SEQanswers

Go Back   SEQanswers > Sequencing Technologies/Companies > Pacific Biosciences



Similar Threads
Thread Thread Starter Forum Replies Last Post
Submit Illumina data to Dryad, SRA, ENA...? JonB General 1 02-18-2016 10:23 AM
PacBio data - problem with SRA toolkit Retro Pacific Biosciences 7 12-04-2015 05:56 AM
Import raw PacBio data from *.bax.h5 files reubennowell Pacific Biosciences 4 10-12-2015 09:02 AM
How to work with a PacBio sra file? ymc Pacific Biosciences 9 04-15-2015 09:04 AM
How to find library fragment size for ENA raw sequence data JIrish Bioinformatics 0 12-16-2012 11:15 AM

Reply
 
Thread Tools
Old 03-09-2016, 08:53 AM   #1
maubp
Peter (Biopython etc)
 
Location: Dundee, Scotland, UK

Join Date: Jul 2009
Posts: 1,541
Question Uploading PacBio raw data to ENA SRA

Surprisingly I was not able to find anything on Google about the details of uploading raw PacBio sequence reads to the European Nucleotide Archive (ENA), the EBI-EMBL twin of the Short Read Archive (SRA).

http://www.ebi.ac.uk/ena/submit/read...bio_hd5_format just says:

Quote:
PacBio format

PacBio data submissions are supported in the platform specific native format.
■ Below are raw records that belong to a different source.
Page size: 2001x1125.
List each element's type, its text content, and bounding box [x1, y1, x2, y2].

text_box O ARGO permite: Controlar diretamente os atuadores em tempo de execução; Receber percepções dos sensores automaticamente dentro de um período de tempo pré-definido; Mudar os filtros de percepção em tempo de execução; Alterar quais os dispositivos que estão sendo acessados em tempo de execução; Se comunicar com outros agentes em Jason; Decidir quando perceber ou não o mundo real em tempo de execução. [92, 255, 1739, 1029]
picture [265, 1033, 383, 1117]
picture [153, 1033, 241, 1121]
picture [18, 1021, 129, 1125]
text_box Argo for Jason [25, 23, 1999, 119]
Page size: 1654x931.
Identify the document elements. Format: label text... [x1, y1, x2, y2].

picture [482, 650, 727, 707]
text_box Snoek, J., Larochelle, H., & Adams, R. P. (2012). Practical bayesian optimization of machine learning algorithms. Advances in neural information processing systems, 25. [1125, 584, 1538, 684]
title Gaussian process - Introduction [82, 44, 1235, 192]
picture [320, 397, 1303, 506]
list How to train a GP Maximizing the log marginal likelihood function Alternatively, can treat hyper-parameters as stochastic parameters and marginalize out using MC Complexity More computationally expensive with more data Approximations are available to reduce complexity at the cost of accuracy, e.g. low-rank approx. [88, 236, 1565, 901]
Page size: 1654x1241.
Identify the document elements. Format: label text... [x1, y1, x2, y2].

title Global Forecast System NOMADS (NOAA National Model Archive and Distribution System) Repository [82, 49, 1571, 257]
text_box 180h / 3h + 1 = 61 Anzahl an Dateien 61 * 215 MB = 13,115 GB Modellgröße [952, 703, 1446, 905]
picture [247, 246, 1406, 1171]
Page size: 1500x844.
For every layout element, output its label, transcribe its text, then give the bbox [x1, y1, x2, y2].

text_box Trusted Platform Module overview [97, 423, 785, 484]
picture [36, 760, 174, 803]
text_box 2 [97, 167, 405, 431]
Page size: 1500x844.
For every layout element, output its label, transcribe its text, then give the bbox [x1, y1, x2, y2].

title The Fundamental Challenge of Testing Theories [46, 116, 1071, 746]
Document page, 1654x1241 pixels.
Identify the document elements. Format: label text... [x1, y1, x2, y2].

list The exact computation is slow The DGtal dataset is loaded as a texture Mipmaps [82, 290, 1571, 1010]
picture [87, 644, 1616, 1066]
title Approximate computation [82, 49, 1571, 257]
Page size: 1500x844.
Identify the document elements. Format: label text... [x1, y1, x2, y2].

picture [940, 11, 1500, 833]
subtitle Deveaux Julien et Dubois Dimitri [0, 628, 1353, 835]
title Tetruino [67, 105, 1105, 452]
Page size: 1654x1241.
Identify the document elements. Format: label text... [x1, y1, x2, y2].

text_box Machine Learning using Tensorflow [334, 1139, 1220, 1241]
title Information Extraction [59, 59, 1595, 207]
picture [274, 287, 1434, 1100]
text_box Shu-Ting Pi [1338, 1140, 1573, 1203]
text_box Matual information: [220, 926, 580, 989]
One run consists of *.bax.h5, *.bas.h5 and xml files. Please note that these files must not be tarred.
In our case I have a zip file with dozens of files under assorted folders. Thankfully https://github.com/PacificBioscience...rvice-provider explains this. Based on their example, I've marked the files I think I need to upload (update - not correct, see later):

Code:
/path/to/secondary/storage/2420294/0011
├── Analysis_Results
│   ├── m140415_143853_42175_c100635972550000001823121909121417_s1_p0.1.bax.h5 --> ENA
│   ├── m140415_143853_42175_c100635972550000001823121909121417_s1_p0.1.log
│   ├── m140415_143853_42175_c100635972550000001823121909121417_s1_p0.1.subreads.fasta
│   ├── m140415_143853_42175_c100635972550000001823121909121417_s1_p0.1.subreads.fastq
│   ├── m140415_143853_42175_c100635972550000001823121909121417_s1_p0.2.bax.h5 --> ENA
│   ├── m140415_143853_42175_c100635972550000001823121909121417_s1_p0.2.log
│   ├── m140415_143853_42175_c100635972550000001823121909121417_s1_p0.2.subreads.fasta
│   ├── m140415_143853_42175_c100635972550000001823121909121417_s1_p0.2.subreads.fastq
│   ├── m140415_143853_42175_c100635972550000001823121909121417_s1_p0.3.bax.h5 --> ENA
│   ├── m140415_143853_42175_c100635972550000001823121909121417_s1_p0.3.log
│   ├── m140415_143853_42175_c100635972550000001823121909121417_s1_p0.3.subreads.fasta
│   ├── m140415_143853_42175_c100635972550000001823121909121417_s1_p0.3.subreads.fastq
│   ├── m140415_143853_42175_c100635972550000001823121909121417_s1_p0.bas.h5 --> ENA
│   ├── m140415_143853_42175_c100635972550000001823121909121417_s1_p0.sts.csv
│   └── m140415_143853_42175_c100635972550000001823121909121417_s1_p0.sts.xml --> ENA
├── m140415_143853_42175_c100635972550000001823121909121417_s1_p0.1.xfer.xml
├── m140415_143853_42175_c100635972550000001823121909121417_s1_p0.2.xfer.xml
├── m140415_143853_42175_c100635972550000001823121909121417_s1_p0.3.xfer.xml
├── m140415_143853_42175_c100635972550000001823121909121417_s1_p0.mcd.h5
└── m140415_143853_42175_c100635972550000001823121909121417_s1_p0.metadata.xml
However, when clicking though the ENA Webin forms, and you finally get to the spreadsheet-like view to upload the files, and pick PacBio:

Quote:
PacBio HDF5

One PacBio HDF5 file is submitted for each run.
It really only seems to want a single file... which puzzled me. However, the tool tip says:

Quote:
Please choose one of the following manifest files present in your drop box. A manifest file ( *.all ) contains all files ( *bas.h5, *.bax.h5 and *.xml ) and their MD5 checksums associated with a single PacBio run. The format of the manifest file must correspond to the output of the md5sum command.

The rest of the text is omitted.